When he'd rattled a couple of Bristol's cages he put his phone into his pocket and went to the point on the deck where he could see round the police screens to the dive crew readying themselves on the deck of the neighbouring restaurant. The Moat, it was called. He liked that — the Moat — as if it was something medieval and not just a spivved-up boathouse with a bit of fake taxidermy on the walls. Someone had talked the manager into not opening for the evening, and the team had dumped their gear on the deck. It lay around in pools of water. Picking her way among it, bending to hook up a dive mask, stopping to talk to her surface attendant and check the harness, was Sergeant Marley.

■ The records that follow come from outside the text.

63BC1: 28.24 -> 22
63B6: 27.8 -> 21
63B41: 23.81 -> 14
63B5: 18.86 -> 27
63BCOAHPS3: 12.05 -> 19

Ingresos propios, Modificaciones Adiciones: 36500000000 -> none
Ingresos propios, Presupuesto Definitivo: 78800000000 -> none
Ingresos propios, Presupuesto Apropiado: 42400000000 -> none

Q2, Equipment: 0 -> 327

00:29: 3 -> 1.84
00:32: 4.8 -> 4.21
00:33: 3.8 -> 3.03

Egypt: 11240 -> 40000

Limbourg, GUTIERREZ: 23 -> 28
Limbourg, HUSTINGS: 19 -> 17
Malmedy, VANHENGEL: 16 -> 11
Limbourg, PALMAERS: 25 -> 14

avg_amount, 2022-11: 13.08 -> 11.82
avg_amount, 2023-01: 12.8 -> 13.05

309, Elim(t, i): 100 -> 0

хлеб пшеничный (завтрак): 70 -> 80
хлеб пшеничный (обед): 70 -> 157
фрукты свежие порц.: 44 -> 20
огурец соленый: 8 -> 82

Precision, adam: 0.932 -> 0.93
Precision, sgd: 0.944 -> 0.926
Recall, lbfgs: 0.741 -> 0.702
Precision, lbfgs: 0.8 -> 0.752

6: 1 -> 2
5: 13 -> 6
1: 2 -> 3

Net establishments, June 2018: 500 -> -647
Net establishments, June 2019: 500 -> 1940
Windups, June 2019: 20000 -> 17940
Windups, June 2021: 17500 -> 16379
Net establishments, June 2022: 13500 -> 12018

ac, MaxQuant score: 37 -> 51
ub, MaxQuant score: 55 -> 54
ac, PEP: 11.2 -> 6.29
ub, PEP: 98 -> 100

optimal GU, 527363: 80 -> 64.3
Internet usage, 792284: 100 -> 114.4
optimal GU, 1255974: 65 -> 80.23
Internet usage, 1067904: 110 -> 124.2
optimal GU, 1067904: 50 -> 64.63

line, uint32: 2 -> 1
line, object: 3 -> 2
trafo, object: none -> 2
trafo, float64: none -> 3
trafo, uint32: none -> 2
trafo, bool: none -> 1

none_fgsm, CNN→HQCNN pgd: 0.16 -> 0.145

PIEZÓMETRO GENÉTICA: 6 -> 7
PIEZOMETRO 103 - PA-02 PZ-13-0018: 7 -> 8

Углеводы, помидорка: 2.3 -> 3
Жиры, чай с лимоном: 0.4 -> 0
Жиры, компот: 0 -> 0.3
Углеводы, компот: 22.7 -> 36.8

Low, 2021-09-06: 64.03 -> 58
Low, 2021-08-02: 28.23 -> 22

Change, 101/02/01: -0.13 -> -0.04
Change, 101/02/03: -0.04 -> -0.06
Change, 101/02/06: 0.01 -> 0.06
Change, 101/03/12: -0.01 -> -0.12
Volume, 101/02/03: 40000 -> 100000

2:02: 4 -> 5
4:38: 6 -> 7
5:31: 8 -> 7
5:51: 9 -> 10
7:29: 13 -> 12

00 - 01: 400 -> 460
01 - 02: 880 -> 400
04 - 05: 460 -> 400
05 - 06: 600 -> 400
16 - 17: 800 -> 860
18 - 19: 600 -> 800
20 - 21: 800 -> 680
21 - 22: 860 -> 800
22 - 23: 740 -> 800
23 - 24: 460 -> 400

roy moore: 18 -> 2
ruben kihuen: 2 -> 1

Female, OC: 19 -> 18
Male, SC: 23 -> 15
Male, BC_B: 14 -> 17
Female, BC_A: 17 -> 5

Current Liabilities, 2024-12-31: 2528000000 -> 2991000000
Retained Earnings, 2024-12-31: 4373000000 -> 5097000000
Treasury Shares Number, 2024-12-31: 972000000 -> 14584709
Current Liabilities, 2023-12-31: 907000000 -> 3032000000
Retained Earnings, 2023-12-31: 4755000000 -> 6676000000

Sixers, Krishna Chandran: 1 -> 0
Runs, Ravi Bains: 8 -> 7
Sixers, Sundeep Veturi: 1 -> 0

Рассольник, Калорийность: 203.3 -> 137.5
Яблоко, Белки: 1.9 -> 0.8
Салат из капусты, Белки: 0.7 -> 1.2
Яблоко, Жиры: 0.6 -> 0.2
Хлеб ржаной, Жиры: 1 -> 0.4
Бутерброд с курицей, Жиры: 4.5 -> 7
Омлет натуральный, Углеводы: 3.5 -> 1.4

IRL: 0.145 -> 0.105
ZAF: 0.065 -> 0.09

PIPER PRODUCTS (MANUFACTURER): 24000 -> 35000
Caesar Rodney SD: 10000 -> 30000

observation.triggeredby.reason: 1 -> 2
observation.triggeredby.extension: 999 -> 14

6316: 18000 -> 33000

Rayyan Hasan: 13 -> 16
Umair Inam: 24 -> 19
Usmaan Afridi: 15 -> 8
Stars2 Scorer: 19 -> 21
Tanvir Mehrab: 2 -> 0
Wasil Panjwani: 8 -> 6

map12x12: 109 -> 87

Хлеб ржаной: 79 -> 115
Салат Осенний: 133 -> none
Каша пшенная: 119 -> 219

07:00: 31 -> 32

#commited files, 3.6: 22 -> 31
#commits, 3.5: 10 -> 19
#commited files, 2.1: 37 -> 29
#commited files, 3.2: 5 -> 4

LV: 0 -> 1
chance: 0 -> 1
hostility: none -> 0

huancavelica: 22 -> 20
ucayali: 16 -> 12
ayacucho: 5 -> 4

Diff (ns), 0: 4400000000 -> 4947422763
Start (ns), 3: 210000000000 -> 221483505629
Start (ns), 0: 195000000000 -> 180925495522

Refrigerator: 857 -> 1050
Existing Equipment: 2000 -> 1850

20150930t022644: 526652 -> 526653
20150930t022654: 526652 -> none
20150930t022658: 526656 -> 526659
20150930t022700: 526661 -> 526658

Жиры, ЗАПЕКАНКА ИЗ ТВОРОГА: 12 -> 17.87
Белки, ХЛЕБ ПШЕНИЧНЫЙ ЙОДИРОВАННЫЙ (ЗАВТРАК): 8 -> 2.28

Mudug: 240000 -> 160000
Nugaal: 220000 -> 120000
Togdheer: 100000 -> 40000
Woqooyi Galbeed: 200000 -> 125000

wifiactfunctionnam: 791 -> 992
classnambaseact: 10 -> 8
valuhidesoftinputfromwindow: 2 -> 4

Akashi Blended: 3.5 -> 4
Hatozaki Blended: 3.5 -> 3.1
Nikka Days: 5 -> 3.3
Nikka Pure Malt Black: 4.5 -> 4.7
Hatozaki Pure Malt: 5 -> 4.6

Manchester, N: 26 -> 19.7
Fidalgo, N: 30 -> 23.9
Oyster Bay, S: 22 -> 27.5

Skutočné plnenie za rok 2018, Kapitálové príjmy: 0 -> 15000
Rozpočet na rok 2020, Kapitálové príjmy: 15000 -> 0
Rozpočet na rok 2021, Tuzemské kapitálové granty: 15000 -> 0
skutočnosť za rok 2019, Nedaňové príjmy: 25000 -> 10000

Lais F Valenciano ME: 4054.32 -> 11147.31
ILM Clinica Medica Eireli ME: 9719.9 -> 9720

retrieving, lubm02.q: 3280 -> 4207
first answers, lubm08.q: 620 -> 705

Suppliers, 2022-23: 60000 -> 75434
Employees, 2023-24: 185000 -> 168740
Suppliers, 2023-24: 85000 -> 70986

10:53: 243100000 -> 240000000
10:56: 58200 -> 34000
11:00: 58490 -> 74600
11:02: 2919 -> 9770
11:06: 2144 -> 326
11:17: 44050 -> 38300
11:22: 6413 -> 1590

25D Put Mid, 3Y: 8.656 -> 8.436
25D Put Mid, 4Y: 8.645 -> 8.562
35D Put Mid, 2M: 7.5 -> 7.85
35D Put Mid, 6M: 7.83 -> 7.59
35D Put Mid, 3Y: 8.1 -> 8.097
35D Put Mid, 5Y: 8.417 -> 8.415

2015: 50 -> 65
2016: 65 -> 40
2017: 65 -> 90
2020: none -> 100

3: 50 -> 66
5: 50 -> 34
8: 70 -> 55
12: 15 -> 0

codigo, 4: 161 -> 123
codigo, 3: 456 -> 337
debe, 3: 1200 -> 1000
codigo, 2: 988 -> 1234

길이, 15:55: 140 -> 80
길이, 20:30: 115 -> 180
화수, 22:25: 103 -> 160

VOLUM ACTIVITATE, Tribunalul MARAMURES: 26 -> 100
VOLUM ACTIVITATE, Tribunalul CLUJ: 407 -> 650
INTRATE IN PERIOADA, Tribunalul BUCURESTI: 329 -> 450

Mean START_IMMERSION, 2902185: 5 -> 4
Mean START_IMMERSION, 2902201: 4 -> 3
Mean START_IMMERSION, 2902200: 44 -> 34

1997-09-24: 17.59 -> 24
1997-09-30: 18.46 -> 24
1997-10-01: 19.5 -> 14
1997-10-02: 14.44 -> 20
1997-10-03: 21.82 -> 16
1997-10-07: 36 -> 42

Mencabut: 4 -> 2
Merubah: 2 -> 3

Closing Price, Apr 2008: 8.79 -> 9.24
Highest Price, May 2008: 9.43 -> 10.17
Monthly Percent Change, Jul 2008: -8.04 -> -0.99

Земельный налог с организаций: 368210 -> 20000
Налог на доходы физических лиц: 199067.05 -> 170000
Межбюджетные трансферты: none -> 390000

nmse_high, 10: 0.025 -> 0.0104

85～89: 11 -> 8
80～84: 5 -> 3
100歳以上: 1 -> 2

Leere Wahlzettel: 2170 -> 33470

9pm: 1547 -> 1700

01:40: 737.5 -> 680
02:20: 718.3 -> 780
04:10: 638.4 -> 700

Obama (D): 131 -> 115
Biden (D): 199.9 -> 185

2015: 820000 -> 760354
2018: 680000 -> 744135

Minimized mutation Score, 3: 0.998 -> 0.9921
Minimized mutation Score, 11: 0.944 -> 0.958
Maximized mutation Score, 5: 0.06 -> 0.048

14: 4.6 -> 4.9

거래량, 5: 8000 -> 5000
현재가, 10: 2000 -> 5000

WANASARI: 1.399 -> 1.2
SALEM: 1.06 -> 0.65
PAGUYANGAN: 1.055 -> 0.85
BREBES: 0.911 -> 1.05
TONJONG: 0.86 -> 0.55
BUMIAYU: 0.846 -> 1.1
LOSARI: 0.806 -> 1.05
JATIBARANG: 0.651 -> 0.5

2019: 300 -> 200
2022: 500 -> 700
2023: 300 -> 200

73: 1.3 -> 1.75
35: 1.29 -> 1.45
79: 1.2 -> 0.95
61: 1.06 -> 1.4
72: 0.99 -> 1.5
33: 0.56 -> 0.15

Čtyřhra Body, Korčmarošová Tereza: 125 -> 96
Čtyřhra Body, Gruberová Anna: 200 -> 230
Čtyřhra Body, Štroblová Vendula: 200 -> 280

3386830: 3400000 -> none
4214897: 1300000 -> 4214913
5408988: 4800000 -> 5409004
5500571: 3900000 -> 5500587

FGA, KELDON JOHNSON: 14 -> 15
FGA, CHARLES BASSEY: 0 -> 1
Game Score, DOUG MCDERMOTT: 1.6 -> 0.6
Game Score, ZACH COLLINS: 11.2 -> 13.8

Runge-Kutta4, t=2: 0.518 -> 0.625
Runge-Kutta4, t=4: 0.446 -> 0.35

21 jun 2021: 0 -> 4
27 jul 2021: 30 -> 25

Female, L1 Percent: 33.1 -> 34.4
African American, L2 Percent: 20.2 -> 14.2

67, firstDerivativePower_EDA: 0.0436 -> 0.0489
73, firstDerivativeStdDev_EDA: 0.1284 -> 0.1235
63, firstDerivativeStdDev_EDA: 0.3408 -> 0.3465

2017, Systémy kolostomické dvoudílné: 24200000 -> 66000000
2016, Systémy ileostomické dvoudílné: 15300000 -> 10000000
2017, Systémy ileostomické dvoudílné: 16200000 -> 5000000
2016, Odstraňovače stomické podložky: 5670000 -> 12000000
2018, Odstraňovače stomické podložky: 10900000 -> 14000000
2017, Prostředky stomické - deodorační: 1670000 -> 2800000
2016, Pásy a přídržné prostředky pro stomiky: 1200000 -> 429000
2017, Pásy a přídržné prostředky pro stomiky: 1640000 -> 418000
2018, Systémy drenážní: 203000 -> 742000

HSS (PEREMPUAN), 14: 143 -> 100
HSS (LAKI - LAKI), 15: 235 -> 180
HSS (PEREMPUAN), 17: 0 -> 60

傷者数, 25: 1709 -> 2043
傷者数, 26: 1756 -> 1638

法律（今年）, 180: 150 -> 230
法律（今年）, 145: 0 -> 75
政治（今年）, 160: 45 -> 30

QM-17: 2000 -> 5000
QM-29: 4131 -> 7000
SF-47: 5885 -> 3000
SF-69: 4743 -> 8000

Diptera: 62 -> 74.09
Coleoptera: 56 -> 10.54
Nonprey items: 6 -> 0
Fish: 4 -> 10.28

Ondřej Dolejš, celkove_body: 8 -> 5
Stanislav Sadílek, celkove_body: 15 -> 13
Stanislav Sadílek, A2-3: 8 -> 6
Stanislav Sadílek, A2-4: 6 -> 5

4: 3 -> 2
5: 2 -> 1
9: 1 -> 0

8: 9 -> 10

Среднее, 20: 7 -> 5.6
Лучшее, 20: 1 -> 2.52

He leaned on the balustrade, rolled a ciggy — a habit he still hadn't been able to break, in spite of the way the government sat on his head about it whenever he switched on the TV — and lit it, watching her carefully. 'Flea' — stupid nickname, except that he sort of understood where it had come from. Even in the force-issue dry suit she had something kind of kinetic about her, something in her face that suggested her thoughts didn't stay still for long. He hated the way he'd noticed these things about her. He hated the way, when he'd gone into the staff room and she'd been sitting there with her dry suit crumpled down and her thin brown arms bare, and her wayward stack of blonde hair all tough as if she'd washed it in sea water, he hated the way he'd wanted to leave, because suddenly all he could feel was his body. The way it made contact with his clothes, the way his trousers scratched against his thighs, the brush of his waistband against his stomach and the places his shirt touched his neck. He had to stop himself. That was for someone else. Another person in a different place, a long time ago.